Start RECORD SET

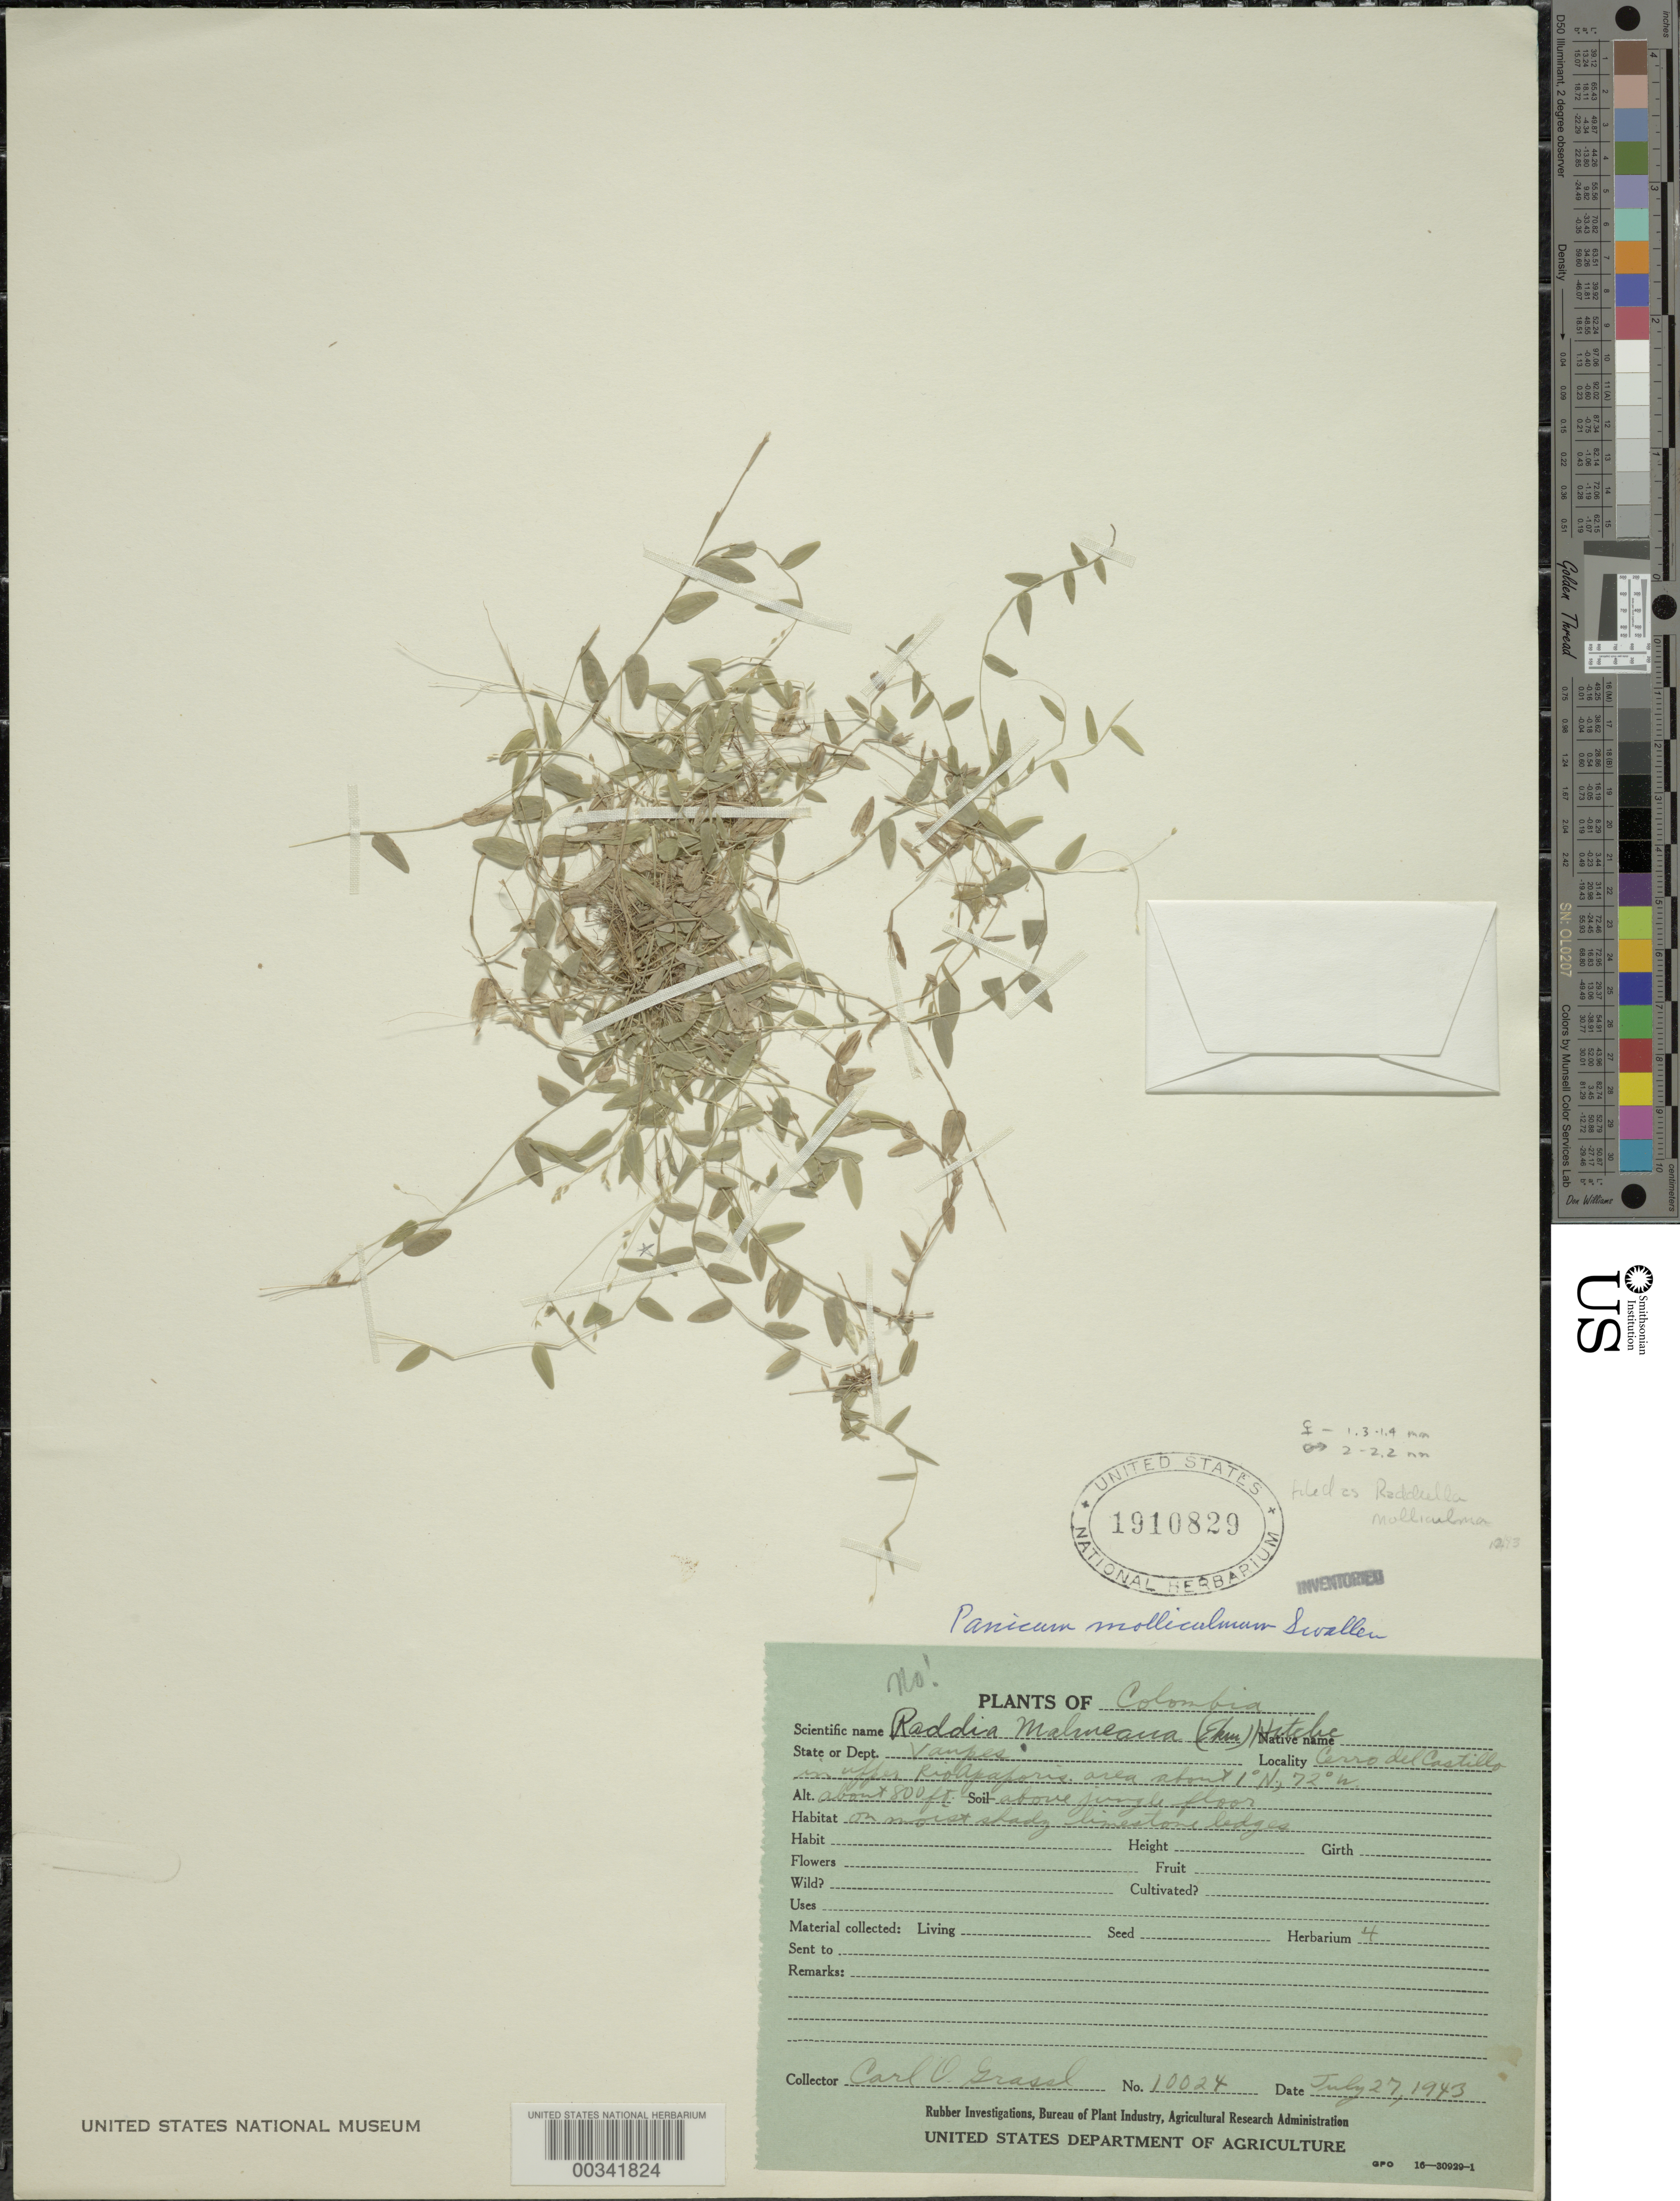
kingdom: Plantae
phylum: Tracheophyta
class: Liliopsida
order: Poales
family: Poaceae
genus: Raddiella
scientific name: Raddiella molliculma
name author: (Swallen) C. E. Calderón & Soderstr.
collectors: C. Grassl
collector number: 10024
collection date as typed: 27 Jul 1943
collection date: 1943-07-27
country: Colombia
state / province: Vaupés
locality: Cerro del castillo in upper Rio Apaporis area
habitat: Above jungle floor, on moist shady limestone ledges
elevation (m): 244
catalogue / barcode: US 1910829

End RECORD SET

WHAT TO DO:
Present the part of the material that opens with the line containing "class: Liliopsida" and runs through the end as a numbered list, leaving out any blank lines.

TASK SOLUTION:
1. class: Liliopsida
2. order: Poales
3. family: Poaceae
4. genus: Raddiella
5. scientific name: Raddiella molliculma
6. name author: (Swallen) C. E. Calderón & Soderstr.
7. collectors: C. Grassl
8. collector number: 10024
9. collection date as typed: 27 Jul 1943
10. collection date: 1943-07-27
11. country: Colombia
12. state / province: Vaupés
13. locality: Cerro del castillo in upper Rio Apaporis area
14. habitat: Above jungle floor, on moist shady limestone ledges
15. elevation (m): 244
16. catalogue / barcode: US 1910829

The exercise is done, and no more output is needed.